Chemical vs biological silver nanoparticles: Synthesis, characterization, properties, and in vitro applications

[Display omitted] •Che-AgNPs and Bio-AgNPs were characterized using UV–Vis, DLS, ZP, XRD, and SEM-EDX.•Che-AgNPs and Bio-AgNPs showed better activity against all the tested bacteria.•Bio-AgNPs showed cyto-compatibility compared to Che-AgNPs against MCF-10A cells.•Bio-AgNPs showed better catalytic activity against MR, MB, Rh-B, MO, and MG dyes.•Bio-AgNPs showed moderate to good recyclability potential. The rise of silver nanoparticles (AgNPs) has been exponential traversing through different synthesis approaches and spread across diverse scientific and technological fields. Past decade, the application of different biological materials or systems in the synthesis of AgNPs has generated much needed impetus to drive the AgNPs synthesis through ecofriendly and economical synthesis processes. The present study aims to compare the conventional (chemical approach) and biological synthesis approach.

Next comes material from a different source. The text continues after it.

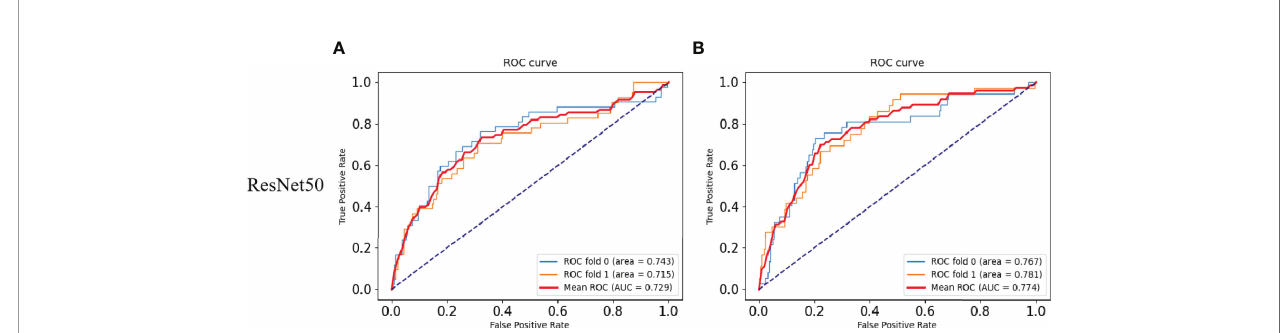
FIGURE 2 | Results of the TMB prediction model. (A) ROC plot of the ResNet50 model with a TMB cutoff of 10 under 2-fold cross-validation. (B) ROC plot of the ResNet50 model with a TMB cutoff of 20 under 2-fold cross-validation.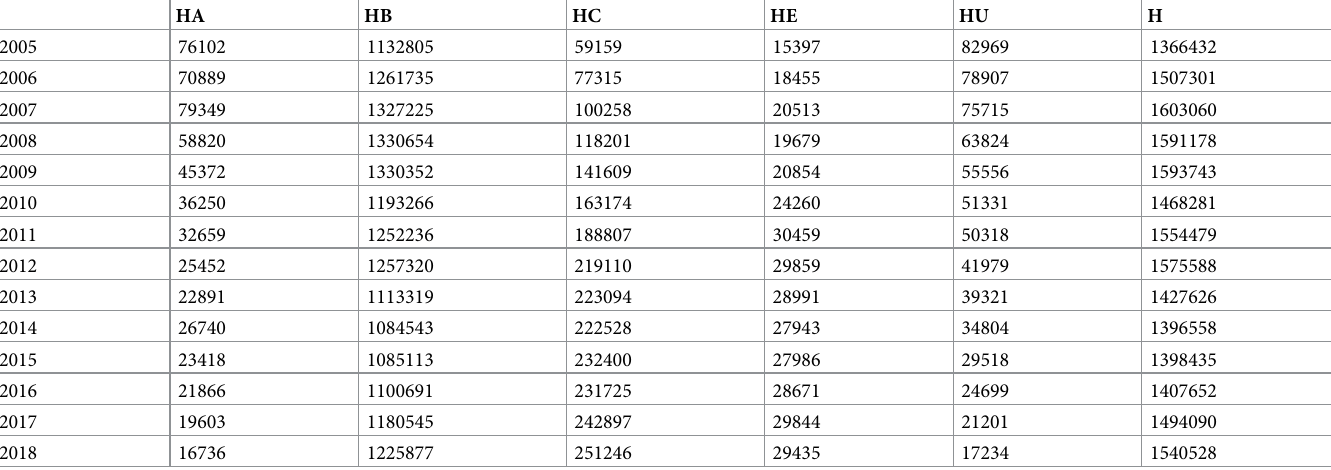
Table 1. Numbers of cases caused by hepatitis diseases in China.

Here in, the as-synthesized silver nanoparticles (AgNPs) via chemical (Che-AgNPs) and biological (Bio-AgNPs) methods were characterized for their optical, physicochemical, crystalline, and elemental composition properties. Che-AgNPs and Bio-AgNPs showed a peak at 455 nm and 415 nm with average particle size of 198.73 nm and 135.19 nm, whereas surface charge was found to be −21.94 mV and –32.67 mV, respectively. Che-AgNPs have shown better zone of inhibition (ZOI) against gram- bacteria such as Escherichia coli (10.57 mm), Klebsiella pneumoniae (11.25 mm), Pseudomonas aeruginosa (15.43 mm), whereas Bio-AgNPs showed better ZOI against gram + bacteria such as Bacillus subtilis (13.31 mm), Coagulase-negative staphylococci (12.28 mm), Staphylococcus aureus (12.03 mm) at 50 µg per well concentration. Che-AgNPs showed better anticancer (IC50 value in µg/ml) potential compared to Bio-AgNPs against K562 (60.60 and 109.96), HeLa (67.26 and 129.31), A549 (48.94 and 105.38) cancer cells, whereas Bio-AgNPs showed minimum toxicity towards MCF-10A normal cells. Bio-AgNPs showed better photocatalytic activity compared to Che-AgNPs against methyl red (95 % and 70 %), methylene blue (64 % and 93 %), rhodamine-B (81 % and 96 %), methyl orange (76 % and 97 %), and malachite green (62 % and 97 %) dyes under 4, 9, 7, 4, and 9 min, respectively. Furthermore, Bio-AgNPs were studied for possible involvement of reactive species and their recyclability.